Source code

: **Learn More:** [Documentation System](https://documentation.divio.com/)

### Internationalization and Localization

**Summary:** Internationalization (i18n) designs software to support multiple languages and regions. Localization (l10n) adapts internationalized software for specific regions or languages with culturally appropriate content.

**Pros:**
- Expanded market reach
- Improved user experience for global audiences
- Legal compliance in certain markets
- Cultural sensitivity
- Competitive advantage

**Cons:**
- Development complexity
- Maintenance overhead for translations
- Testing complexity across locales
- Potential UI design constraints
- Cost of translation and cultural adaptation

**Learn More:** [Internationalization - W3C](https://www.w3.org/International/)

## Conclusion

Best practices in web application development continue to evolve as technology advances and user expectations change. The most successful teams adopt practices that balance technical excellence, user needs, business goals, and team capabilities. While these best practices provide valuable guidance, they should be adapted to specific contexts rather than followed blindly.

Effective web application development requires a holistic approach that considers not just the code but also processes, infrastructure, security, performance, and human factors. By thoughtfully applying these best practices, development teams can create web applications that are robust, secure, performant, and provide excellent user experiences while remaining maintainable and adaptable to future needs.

....

Directions.
Show each line of the rows above that contains the word "Internationalization", treating uppercase and lowercase letters as different.

Written response.
### Internationalization and Localization
**Summary:** Internationalization (i18n) designs software to support multiple languages and regions. Localization (l10n) adapts internationalized software for specific regions or languages with culturally appropriate content.
**Learn More:** [Internationalization - W3C](https://www.w3.org/International/)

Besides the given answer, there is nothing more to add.